__SUPPLIED DATA__
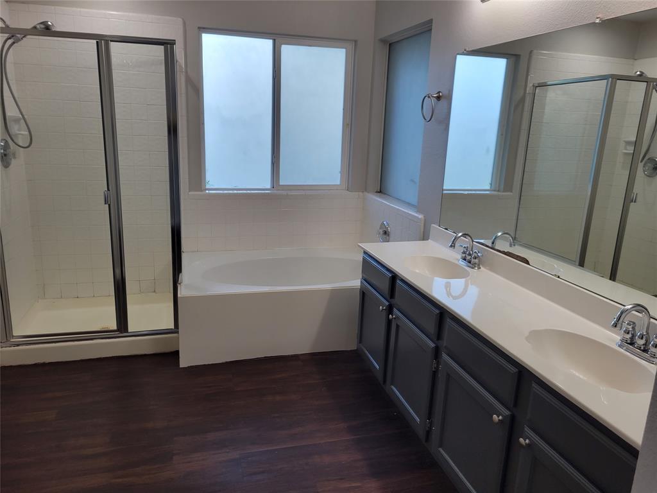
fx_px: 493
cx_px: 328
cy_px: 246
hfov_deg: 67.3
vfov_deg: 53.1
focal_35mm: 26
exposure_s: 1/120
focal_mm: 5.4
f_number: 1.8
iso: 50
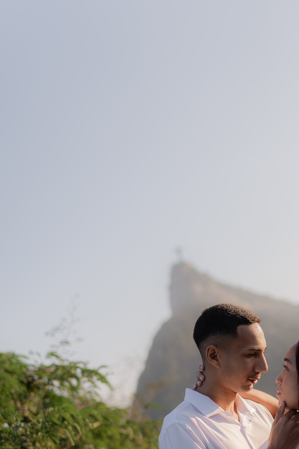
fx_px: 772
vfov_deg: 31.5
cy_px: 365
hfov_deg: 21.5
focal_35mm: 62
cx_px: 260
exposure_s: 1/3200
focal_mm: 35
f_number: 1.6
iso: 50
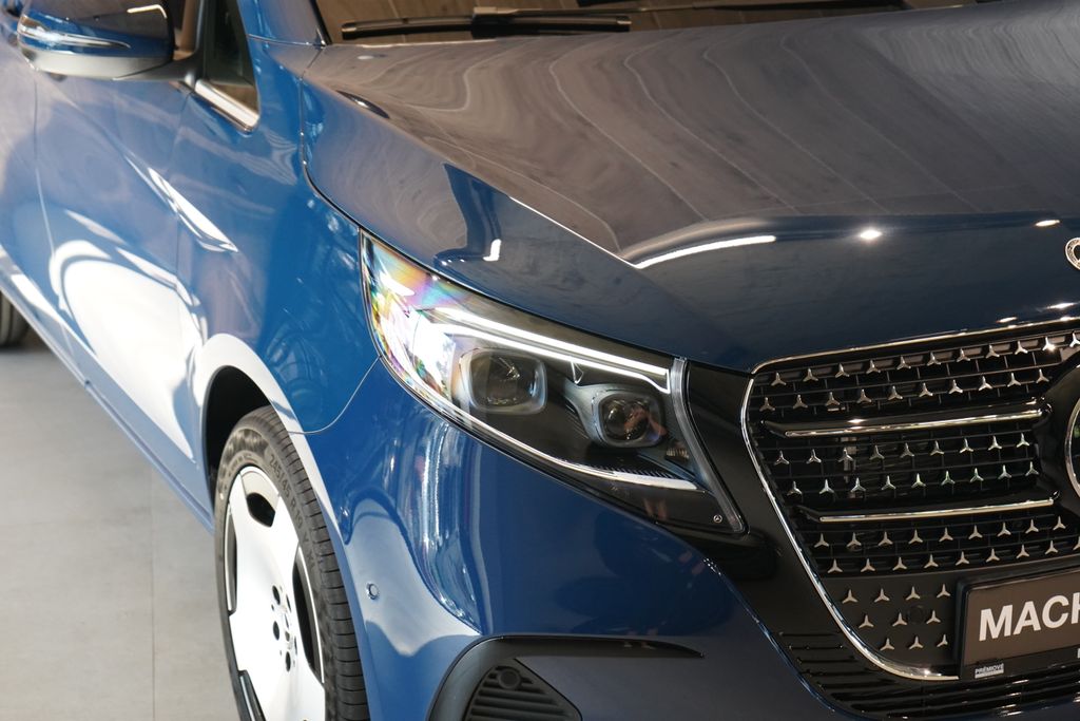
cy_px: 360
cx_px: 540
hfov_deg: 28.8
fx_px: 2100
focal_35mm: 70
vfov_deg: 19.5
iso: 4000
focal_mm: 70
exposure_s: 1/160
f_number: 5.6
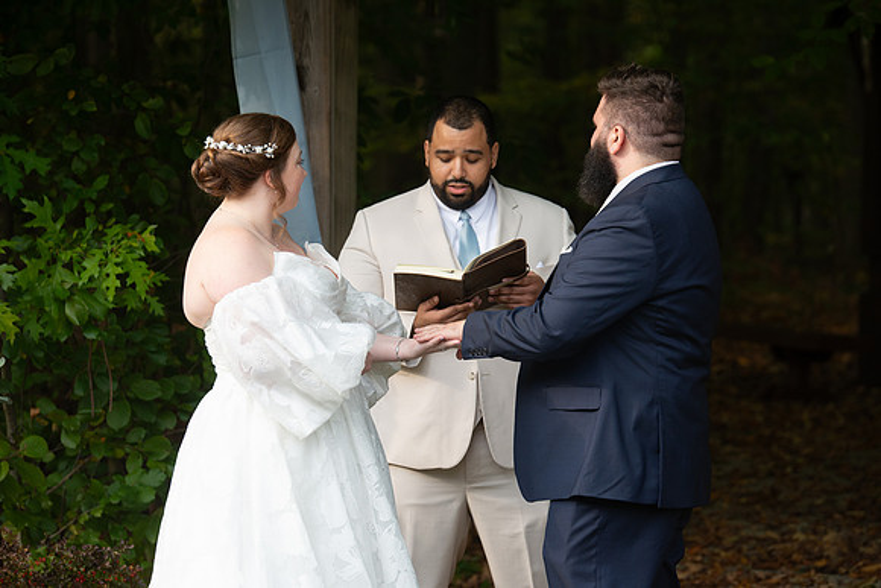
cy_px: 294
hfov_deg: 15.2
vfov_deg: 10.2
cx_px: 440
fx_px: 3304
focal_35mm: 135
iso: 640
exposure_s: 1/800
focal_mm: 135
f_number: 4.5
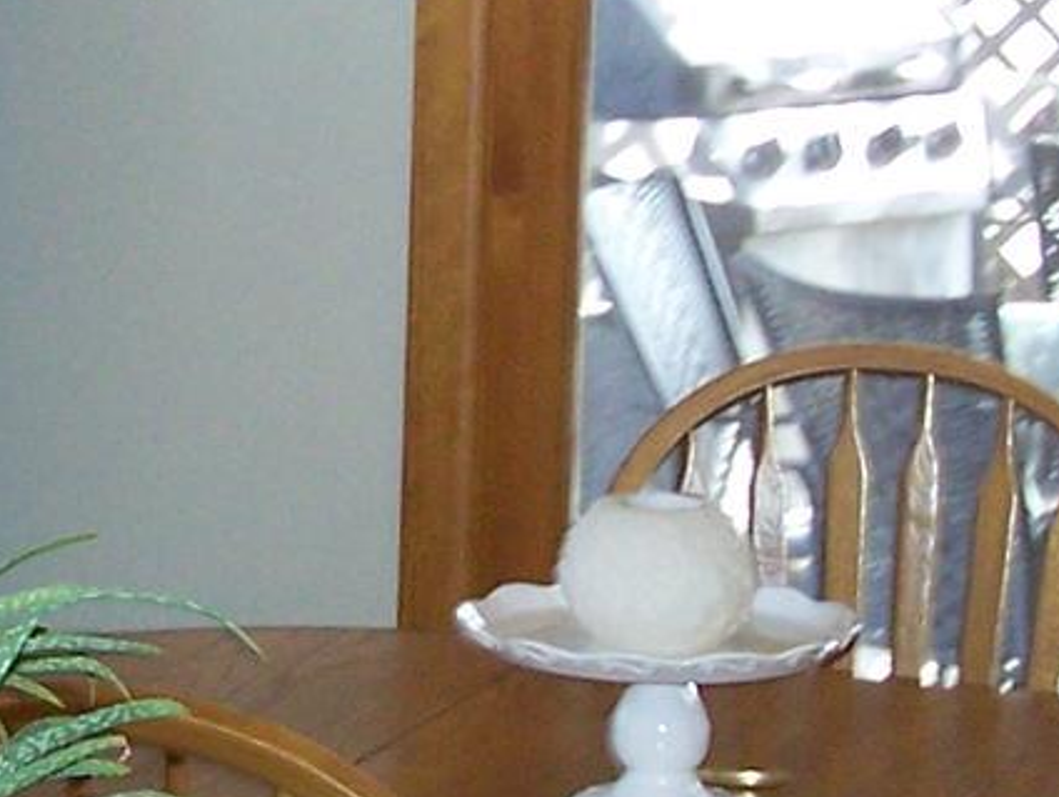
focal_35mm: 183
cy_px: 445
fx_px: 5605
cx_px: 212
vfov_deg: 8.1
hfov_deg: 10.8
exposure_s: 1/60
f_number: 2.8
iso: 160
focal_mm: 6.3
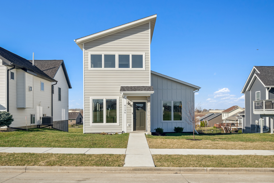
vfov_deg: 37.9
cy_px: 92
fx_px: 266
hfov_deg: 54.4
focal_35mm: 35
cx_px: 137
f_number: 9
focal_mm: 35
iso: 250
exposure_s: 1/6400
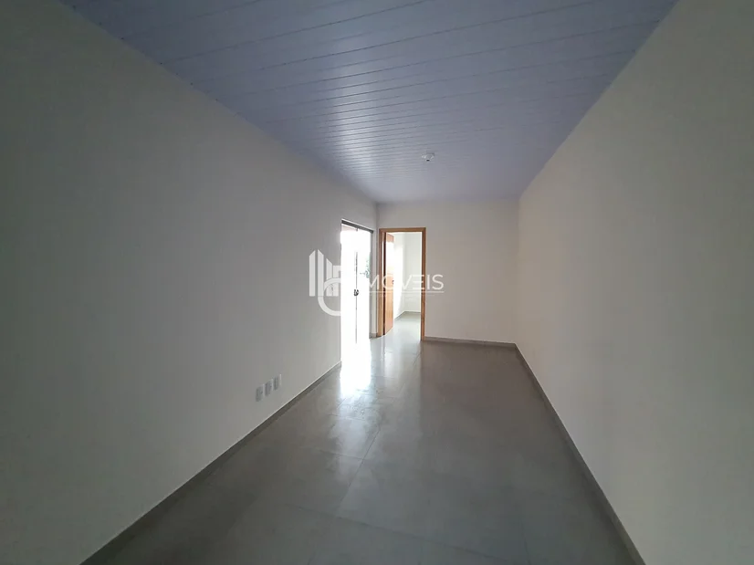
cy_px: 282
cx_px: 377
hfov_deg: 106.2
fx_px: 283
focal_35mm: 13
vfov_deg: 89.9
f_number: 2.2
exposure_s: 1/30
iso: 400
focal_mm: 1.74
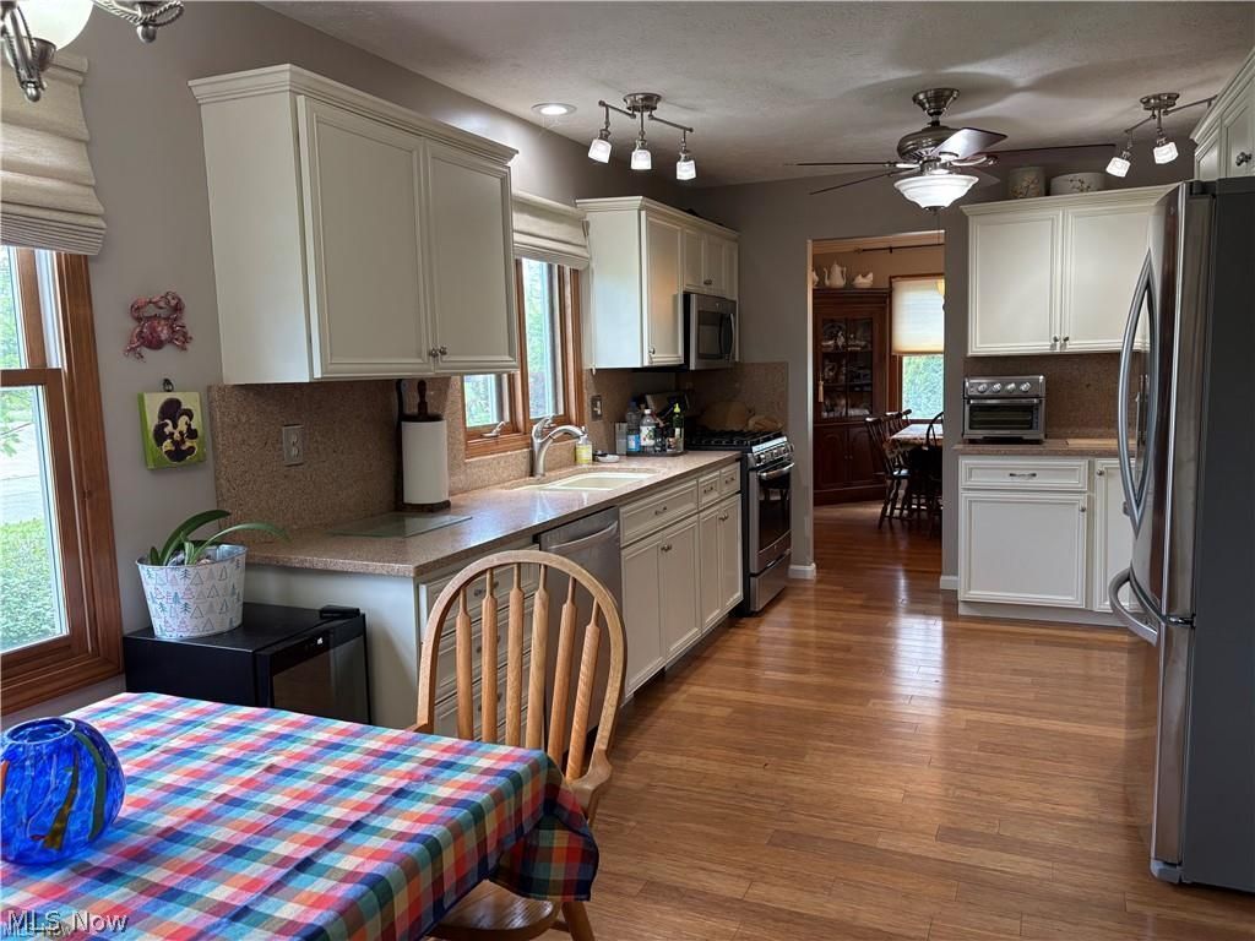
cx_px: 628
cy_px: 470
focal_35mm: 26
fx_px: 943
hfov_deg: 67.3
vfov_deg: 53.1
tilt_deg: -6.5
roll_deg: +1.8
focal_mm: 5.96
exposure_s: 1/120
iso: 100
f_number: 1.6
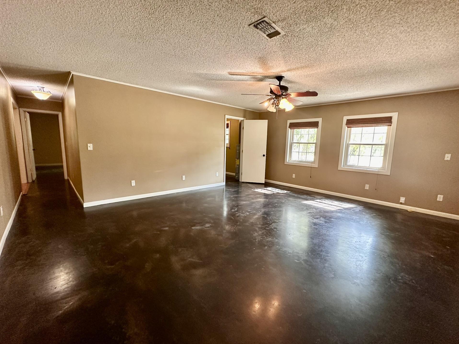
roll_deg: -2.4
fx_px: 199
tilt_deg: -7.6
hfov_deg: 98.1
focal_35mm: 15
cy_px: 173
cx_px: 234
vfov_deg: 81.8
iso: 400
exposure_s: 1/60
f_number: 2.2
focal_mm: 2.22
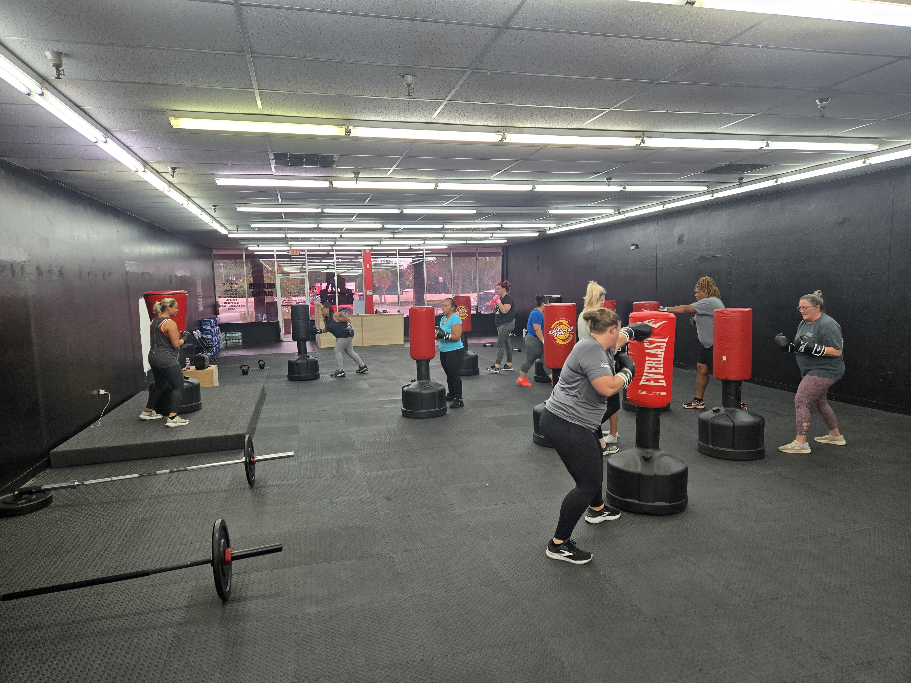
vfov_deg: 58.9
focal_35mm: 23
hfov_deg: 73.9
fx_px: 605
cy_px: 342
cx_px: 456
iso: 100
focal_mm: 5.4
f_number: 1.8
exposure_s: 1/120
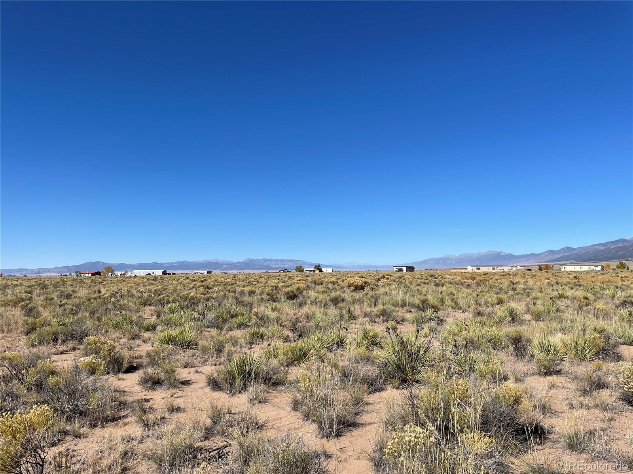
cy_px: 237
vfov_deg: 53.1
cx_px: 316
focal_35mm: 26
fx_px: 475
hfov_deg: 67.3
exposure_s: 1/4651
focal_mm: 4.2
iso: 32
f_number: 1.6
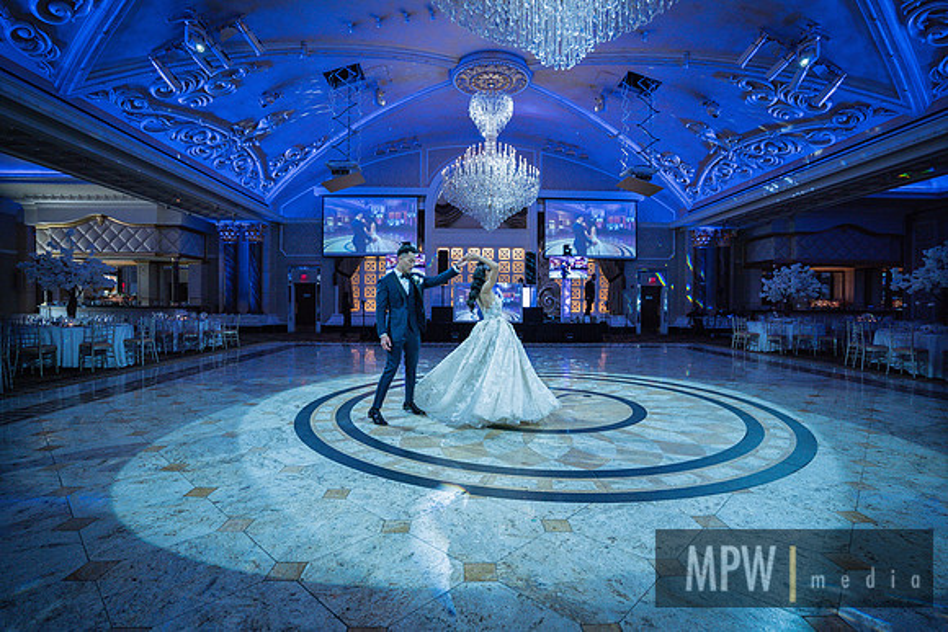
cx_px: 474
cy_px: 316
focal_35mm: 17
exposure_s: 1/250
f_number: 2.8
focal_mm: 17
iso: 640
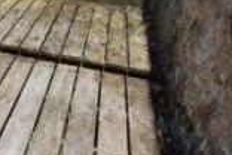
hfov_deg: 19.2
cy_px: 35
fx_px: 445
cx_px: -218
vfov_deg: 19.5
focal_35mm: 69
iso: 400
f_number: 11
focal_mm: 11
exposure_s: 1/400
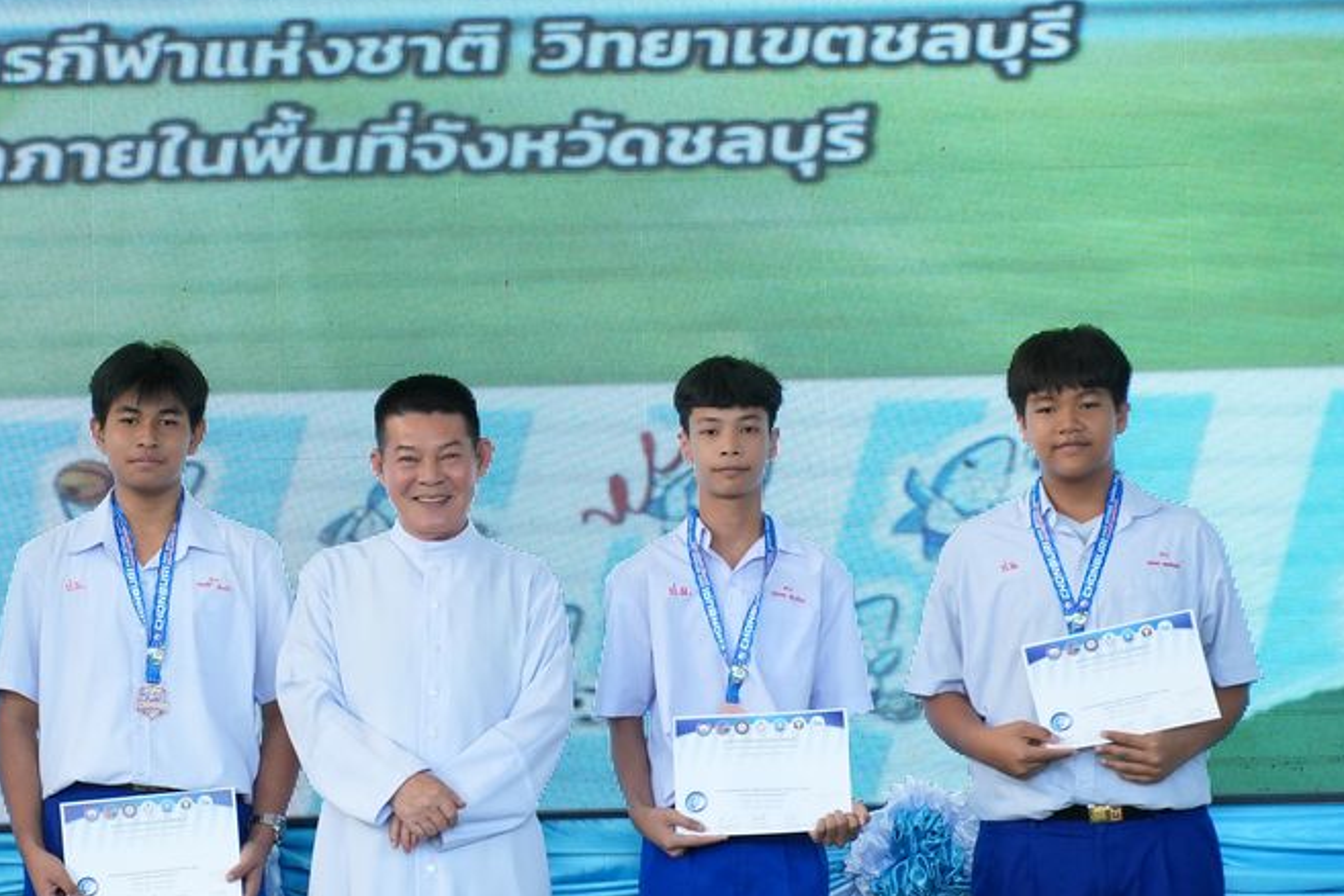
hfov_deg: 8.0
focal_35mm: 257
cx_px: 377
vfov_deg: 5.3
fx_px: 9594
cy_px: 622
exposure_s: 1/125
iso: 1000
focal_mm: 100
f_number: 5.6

__DIRECTIONS FOR THIS TASK__
Since only the text is wanted, repeat all the records above exactly and omit the pictures.

__RESPONSE TO THIS EXERCISE__
fx_px: 493
cx_px: 328
cy_px: 246
hfov_deg: 67.3
vfov_deg: 53.1
focal_35mm: 26
exposure_s: 1/120
focal_mm: 5.4
f_number: 1.8
iso: 50
fx_px: 772
vfov_deg: 31.5
cy_px: 365
hfov_deg: 21.5
focal_35mm: 62
cx_px: 260
exposure_s: 1/3200
focal_mm: 35
f_number: 1.6
iso: 50
cy_px: 360
cx_px: 540
hfov_deg: 28.8
fx_px: 2100
focal_35mm: 70
vfov_deg: 19.5
iso: 4000
focal_mm: 70
exposure_s: 1/160
f_number: 5.6
cy_px: 294
hfov_deg: 15.2
vfov_deg: 10.2
cx_px: 440
fx_px: 3304
focal_35mm: 135
iso: 640
exposure_s: 1/800
focal_mm: 135
f_number: 4.5
focal_35mm: 183
cy_px: 445
fx_px: 5605
cx_px: 212
vfov_deg: 8.1
hfov_deg: 10.8
exposure_s: 1/60
f_number: 2.8
iso: 160
focal_mm: 6.3
vfov_deg: 37.9
cy_px: 92
fx_px: 266
hfov_deg: 54.4
focal_35mm: 35
cx_px: 137
f_number: 9
focal_mm: 35
iso: 250
exposure_s: 1/6400
cy_px: 282
cx_px: 377
hfov_deg: 106.2
fx_px: 283
focal_35mm: 13
vfov_deg: 89.9
f_number: 2.2
exposure_s: 1/30
iso: 400
focal_mm: 1.74
cx_px: 628
cy_px: 470
focal_35mm: 26
fx_px: 943
hfov_deg: 67.3
vfov_deg: 53.1
tilt_deg: -6.5
roll_deg: +1.8
focal_mm: 5.96
exposure_s: 1/120
iso: 100
f_number: 1.6
roll_deg: -2.4
fx_px: 199
tilt_deg: -7.6
hfov_deg: 98.1
focal_35mm: 15
cy_px: 173
cx_px: 234
vfov_deg: 81.8
iso: 400
exposure_s: 1/60
f_number: 2.2
focal_mm: 2.22
vfov_deg: 58.9
focal_35mm: 23
hfov_deg: 73.9
fx_px: 605
cy_px: 342
cx_px: 456
iso: 100
focal_mm: 5.4
f_number: 1.8
exposure_s: 1/120
cy_px: 237
vfov_deg: 53.1
cx_px: 316
focal_35mm: 26
fx_px: 475
hfov_deg: 67.3
exposure_s: 1/4651
focal_mm: 4.2
iso: 32
f_number: 1.6
cx_px: 474
cy_px: 316
focal_35mm: 17
exposure_s: 1/250
f_number: 2.8
focal_mm: 17
iso: 640
hfov_deg: 19.2
cy_px: 35
fx_px: 445
cx_px: -218
vfov_deg: 19.5
focal_35mm: 69
iso: 400
f_number: 11
focal_mm: 11
exposure_s: 1/400
hfov_deg: 8.0
focal_35mm: 257
cx_px: 377
vfov_deg: 5.3
fx_px: 9594
cy_px: 622
exposure_s: 1/125
iso: 1000
focal_mm: 100
f_number: 5.6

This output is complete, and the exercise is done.